Transit General Manager Johnny Aiken leads a ride through the streets of Dallas. (Photo by Sheryl Lanzel)

Johnny Aiken, 36.


Transit general manager.


First bike: Sparkly, seafoam Huffy


My mom didn’t drive until I was a teenager, so I grew up riding bicycles. I’ve been in the bike industry a little over 10 years. I’ve known Fran since Transit opened in the West Village. I was working at Rockwall Cycling, but I was living in Highland Park, so I was actually a customer first.

It was my 36th birthday last year and we were all hanging out at the shop because that’s what we did when we wanted a place to hang out. We would all gather here, friends, family, employees, some customers. That was one of those nights, and I ended up proposing to my wife, who I just married in May. That’s pretty big for both of us to have people that I care about so much, that they were here. It was kind of spontaneous, it just felt right. That’s the vibe of this place.
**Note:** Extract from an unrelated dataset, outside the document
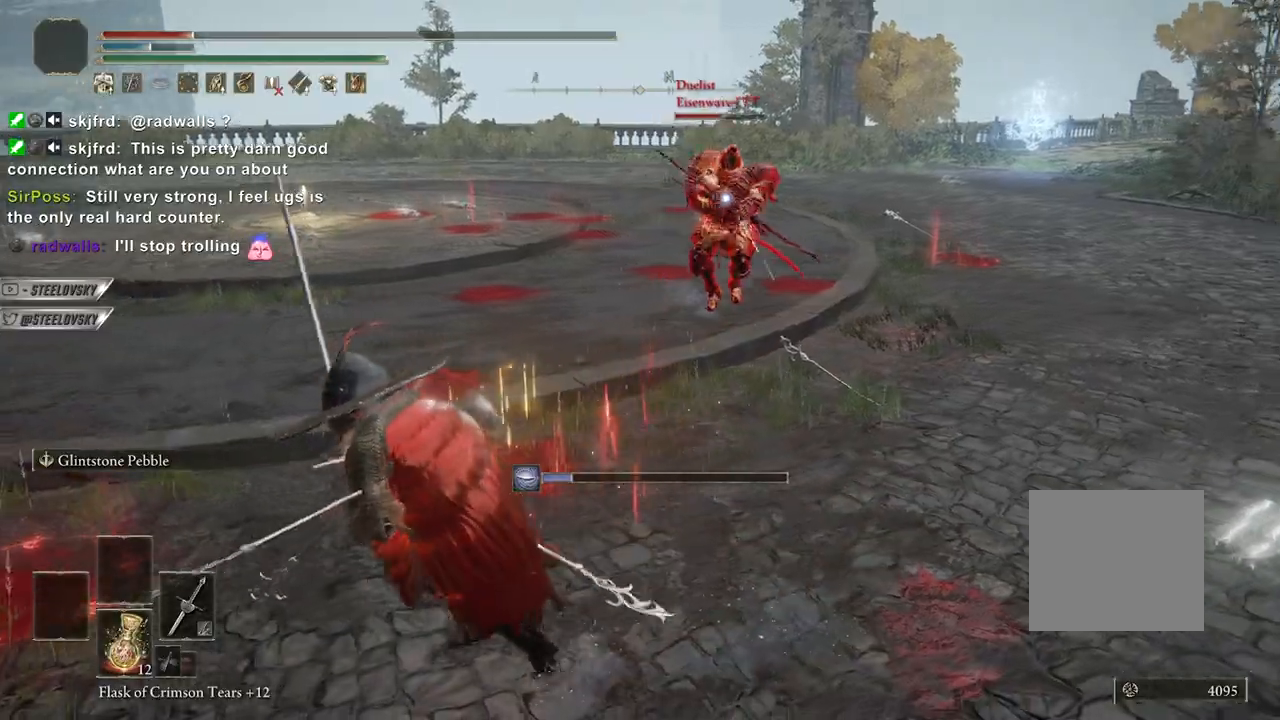
{"buttons": ["CIRCLE"], "left_stick": "left", "right_stick": "center", "events": [[183, "CROSS", "down"], [300, "CROSS", "up"]]}
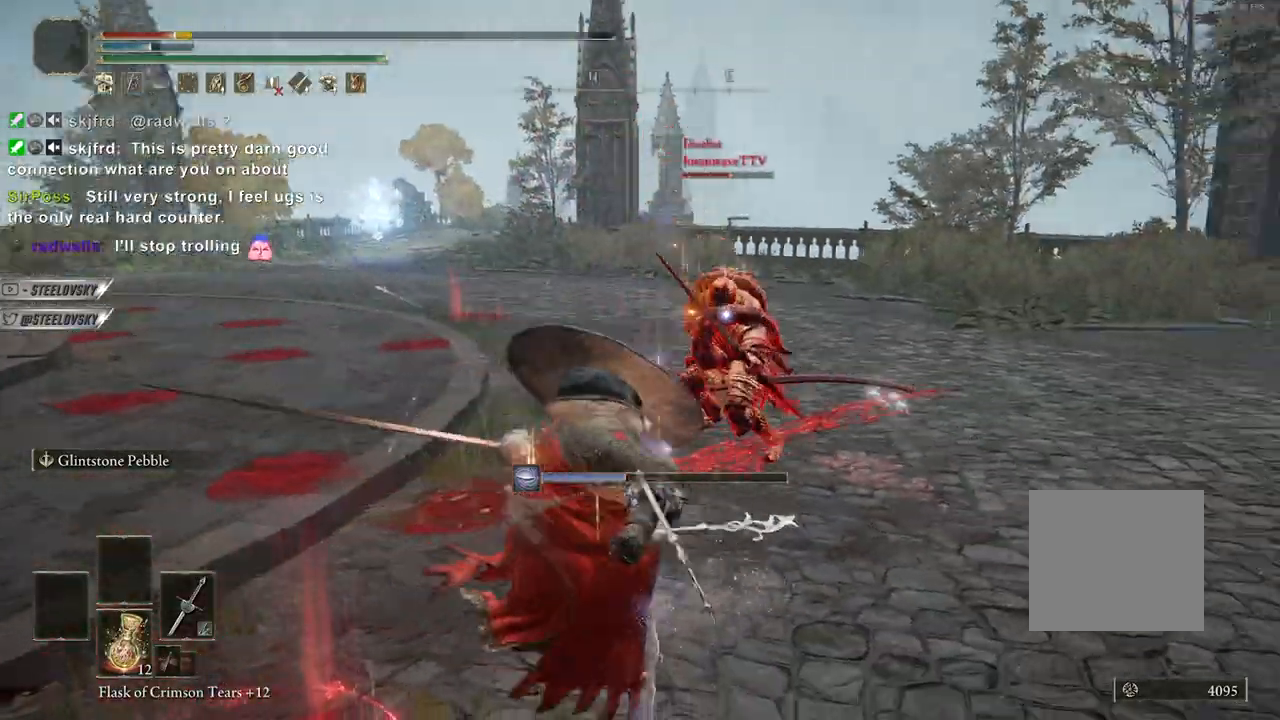
{"buttons": ["L1"], "left_stick": "left", "right_stick": "center", "events": [[317, "L1", "down"], [467, "CIRCLE", "up"]]}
I wouldn’t do it any other way.

I am going to leave the bike industry for the time being. The thing that probably is going to hit hardest is the community. I’m the jaded, grumpy old bike mechanic. But the community that we built, it’s gonna be tough to overcome, not helping people out every day and seeing the same people; as corny as it sounds, that you made a change, and if you didn’t make a change, you at least made an effort.